An ancient problem that permeates the history of philosophy is the one and many. It deals with the nature of all things of just the thing that would be reality. So, I am going to share this quote about it:
All human cultures in some way have to deal with accounting for the myriad of objects and phenomena surrounding them. We live in a world of infinite objects that are constantly changing, yet even in this imposing world of objects and change, there seems to be an underlying unity and stability. For instance, every human being begins as an infant and then grows into an adult. Every adult is a different object than they were as an infant—in fact, they are unrecognizable as being the same object. Yet we recognize that the are the same object , that something has remained the same even though the infant has changed into an object that is nowhere close to its original state. Likewise a corpse is nothing like the original living human being, but we still recognize that something has remained constant. We can see the same stability and constancy even across objects. While the world is full of trees, there is still some constancy and stability to “treeness” which never seems to change.
This observation of the world of phenomena leads many cultures to believe that the infinity of things and their changes can ultimately be related back to a single object, material, or idea. The problem of finding the one thing that lies behind all things in the universe is called the problem of the one and the many. Basically stated, the problem of the one and the many begins from the assumption that the universe is one thing. Because it is one thing, there must be one, unifying aspect behind everything. This aspect could be material, such as water, or air, or atoms. It could be an idea, such as number, or “mind.” It could be divine, such as the Christian concept of God or the Chinese concept of Shang-ti, the “Lord on High.” The problem, of course, is figuring out what that one, unifying idea is.

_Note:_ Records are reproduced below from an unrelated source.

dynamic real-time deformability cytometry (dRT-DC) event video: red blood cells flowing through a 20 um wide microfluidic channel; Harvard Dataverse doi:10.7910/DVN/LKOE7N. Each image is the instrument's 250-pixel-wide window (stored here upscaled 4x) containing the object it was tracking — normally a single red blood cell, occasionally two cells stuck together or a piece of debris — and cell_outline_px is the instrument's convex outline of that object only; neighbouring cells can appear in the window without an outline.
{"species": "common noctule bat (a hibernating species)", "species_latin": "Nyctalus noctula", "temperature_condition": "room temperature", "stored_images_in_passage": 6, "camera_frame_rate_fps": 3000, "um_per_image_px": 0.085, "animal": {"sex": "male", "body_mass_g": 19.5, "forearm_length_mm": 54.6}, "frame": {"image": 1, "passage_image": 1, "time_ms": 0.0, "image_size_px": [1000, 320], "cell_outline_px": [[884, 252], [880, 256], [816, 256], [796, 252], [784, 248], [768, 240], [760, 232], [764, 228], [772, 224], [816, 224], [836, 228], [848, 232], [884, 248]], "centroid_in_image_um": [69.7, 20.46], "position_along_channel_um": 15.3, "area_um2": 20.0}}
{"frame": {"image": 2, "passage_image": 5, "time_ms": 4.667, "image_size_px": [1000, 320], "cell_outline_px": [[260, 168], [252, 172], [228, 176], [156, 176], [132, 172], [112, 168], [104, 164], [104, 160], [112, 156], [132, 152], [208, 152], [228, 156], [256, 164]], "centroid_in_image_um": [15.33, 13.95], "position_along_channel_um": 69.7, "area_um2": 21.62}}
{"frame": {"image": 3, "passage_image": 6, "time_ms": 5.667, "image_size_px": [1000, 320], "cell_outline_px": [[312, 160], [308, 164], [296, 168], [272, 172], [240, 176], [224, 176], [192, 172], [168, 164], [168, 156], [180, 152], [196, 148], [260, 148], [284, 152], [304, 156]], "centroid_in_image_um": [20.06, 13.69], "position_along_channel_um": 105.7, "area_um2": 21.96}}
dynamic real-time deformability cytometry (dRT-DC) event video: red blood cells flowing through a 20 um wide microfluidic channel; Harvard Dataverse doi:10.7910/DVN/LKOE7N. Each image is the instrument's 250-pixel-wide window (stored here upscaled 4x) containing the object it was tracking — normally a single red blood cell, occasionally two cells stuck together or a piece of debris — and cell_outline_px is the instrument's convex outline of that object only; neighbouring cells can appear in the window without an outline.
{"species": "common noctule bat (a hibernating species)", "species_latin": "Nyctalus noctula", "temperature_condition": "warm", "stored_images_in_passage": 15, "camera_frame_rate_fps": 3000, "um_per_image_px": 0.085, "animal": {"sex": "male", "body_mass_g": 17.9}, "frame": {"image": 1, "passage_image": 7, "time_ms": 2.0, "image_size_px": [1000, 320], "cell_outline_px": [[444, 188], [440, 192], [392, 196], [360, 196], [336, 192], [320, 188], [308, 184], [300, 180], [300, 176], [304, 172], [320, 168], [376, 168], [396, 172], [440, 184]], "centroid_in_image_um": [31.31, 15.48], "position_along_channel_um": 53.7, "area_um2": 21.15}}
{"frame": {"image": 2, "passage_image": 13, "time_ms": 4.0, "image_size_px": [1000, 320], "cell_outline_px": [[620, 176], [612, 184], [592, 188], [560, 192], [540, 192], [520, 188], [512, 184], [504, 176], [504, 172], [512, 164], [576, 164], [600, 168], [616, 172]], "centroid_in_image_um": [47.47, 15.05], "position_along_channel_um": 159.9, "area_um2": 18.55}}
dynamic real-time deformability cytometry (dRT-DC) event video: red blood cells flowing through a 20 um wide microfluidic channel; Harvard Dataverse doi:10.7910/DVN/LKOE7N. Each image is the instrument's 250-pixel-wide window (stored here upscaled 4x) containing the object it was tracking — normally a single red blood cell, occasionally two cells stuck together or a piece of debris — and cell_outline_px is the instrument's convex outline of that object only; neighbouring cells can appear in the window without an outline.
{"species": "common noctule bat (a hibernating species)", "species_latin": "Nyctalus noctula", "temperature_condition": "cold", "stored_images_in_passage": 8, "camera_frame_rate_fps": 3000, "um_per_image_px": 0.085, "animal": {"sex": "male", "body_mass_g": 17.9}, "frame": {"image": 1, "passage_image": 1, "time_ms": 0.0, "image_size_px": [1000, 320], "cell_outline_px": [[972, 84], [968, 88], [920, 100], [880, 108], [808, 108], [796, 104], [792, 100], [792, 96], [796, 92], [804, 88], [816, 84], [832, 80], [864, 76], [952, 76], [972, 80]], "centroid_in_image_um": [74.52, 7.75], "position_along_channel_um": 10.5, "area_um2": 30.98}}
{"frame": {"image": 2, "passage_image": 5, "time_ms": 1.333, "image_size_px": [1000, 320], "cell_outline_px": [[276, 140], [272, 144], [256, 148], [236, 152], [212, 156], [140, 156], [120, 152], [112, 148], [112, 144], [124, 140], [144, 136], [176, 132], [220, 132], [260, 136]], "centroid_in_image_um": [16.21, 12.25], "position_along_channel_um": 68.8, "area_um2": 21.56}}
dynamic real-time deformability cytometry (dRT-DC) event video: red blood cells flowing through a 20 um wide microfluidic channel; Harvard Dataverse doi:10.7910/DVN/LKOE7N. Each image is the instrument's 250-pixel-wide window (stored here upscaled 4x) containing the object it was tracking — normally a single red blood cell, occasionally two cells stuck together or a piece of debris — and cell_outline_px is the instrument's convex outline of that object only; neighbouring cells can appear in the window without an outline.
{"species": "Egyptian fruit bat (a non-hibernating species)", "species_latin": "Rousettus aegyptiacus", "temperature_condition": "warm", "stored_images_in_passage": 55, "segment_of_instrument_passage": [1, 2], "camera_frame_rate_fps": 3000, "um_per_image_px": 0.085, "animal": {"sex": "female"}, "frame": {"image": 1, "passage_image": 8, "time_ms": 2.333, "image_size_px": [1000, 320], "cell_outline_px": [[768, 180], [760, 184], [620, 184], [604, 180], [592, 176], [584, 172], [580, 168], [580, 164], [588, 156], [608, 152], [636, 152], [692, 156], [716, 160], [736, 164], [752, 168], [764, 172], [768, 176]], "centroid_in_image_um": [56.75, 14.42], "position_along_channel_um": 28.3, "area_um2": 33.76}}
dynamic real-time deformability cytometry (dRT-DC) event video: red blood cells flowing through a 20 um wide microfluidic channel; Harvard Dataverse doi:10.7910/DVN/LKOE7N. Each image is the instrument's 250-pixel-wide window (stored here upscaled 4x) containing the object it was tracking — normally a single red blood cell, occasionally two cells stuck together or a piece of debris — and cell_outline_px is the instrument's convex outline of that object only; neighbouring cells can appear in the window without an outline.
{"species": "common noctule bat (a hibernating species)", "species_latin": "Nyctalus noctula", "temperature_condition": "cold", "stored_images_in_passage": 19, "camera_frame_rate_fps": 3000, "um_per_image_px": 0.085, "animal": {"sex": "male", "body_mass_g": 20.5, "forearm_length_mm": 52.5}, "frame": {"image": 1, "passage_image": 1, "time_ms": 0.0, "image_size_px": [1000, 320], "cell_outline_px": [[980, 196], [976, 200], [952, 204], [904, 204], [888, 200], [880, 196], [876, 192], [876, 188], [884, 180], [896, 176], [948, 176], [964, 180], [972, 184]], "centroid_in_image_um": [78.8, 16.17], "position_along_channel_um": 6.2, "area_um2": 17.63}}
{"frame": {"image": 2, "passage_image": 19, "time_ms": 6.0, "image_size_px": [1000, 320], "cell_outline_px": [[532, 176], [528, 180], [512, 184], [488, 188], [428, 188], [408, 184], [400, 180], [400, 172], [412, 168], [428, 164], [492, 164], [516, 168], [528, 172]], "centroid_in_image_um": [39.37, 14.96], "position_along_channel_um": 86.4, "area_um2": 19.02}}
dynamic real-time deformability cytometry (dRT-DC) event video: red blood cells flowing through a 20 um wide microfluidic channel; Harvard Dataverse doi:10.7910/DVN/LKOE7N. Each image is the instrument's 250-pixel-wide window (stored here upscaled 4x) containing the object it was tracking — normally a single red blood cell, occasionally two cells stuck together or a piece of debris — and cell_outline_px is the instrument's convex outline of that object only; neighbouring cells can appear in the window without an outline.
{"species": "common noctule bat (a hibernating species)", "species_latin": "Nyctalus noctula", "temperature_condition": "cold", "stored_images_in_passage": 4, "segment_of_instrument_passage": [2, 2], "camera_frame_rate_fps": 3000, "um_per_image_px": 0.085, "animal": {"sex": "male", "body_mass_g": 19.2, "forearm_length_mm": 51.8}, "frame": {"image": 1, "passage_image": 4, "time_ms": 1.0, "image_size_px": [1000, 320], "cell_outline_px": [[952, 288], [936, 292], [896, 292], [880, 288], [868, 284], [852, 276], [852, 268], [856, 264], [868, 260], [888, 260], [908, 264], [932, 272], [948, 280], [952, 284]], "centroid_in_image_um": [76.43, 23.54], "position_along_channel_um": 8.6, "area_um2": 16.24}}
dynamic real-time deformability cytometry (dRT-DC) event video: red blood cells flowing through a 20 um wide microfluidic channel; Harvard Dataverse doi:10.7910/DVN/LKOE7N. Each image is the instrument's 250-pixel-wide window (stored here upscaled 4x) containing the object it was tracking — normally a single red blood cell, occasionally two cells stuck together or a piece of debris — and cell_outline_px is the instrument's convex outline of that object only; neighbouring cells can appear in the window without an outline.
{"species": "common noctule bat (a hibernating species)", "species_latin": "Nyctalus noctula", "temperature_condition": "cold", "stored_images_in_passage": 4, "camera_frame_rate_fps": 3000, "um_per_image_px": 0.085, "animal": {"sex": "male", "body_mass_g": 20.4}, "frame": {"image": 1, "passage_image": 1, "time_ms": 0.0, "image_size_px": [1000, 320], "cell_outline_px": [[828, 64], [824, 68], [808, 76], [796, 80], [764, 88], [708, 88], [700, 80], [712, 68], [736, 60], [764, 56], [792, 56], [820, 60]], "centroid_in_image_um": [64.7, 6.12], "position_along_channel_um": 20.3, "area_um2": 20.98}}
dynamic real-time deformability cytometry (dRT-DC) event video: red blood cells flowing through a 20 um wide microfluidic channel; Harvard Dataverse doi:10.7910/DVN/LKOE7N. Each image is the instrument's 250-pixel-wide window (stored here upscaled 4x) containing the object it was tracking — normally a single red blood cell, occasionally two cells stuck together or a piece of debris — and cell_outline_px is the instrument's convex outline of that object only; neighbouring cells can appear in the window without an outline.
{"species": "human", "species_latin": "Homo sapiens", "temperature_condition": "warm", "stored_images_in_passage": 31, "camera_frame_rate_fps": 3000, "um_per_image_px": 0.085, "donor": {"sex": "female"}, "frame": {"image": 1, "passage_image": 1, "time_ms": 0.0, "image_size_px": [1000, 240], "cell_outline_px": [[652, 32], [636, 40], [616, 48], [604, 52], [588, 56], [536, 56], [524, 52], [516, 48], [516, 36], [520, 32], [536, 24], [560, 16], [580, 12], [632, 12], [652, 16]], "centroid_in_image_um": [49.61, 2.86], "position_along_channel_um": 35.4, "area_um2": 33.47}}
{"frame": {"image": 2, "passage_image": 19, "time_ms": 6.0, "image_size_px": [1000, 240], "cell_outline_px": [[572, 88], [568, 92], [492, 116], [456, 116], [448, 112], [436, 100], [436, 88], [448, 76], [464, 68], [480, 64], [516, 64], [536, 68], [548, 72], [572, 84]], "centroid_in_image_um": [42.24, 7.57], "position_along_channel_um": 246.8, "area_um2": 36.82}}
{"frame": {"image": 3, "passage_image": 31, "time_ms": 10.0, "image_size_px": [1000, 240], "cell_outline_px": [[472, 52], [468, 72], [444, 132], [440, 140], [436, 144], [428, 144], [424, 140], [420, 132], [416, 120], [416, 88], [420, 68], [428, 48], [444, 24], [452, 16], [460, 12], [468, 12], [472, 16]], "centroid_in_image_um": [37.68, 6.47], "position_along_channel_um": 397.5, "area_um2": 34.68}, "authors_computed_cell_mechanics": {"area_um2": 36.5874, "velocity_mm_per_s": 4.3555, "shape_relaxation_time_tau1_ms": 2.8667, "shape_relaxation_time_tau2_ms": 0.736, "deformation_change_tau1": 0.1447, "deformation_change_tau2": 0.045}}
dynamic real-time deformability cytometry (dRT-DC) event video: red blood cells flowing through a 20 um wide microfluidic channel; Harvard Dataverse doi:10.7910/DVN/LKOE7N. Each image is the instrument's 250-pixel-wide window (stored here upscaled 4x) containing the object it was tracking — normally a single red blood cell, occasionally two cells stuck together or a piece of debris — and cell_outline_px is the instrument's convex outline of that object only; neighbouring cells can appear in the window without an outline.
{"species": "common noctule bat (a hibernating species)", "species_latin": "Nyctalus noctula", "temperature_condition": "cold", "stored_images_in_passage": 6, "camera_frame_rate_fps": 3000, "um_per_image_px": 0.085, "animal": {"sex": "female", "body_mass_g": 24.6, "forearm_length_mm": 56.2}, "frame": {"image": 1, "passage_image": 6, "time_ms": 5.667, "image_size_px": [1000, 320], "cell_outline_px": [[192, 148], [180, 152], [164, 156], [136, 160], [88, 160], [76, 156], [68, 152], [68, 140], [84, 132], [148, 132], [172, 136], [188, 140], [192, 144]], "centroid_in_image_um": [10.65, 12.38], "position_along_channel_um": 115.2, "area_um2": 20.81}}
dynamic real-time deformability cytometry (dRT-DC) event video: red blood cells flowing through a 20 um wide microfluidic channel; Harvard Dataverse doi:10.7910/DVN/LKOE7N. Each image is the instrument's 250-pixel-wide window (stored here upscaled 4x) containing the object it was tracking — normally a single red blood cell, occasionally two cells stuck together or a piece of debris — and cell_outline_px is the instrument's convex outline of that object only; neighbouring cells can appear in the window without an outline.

Philosophy in the Western world begins with this question; the earliest Greek philosophers mainly concerned themselves with this question. As a result, the problem of the one and the many still dominates Western concepts of the universe, including modern physics, which has set for itself the goal of finding the theory that will “unify” (unify means “make into one thing”) the laws of physics.
In China, the one thing that unifies the universe is the tai chi, or Great Ultimate. The Great Ultimate is divided into two opposite forces (yang and yin) and five material agents. Beyond this, the Great Ultimate is undefined. In Taoism, the “way” or Tao constitutes this Great Ultimate; it is equally undefined.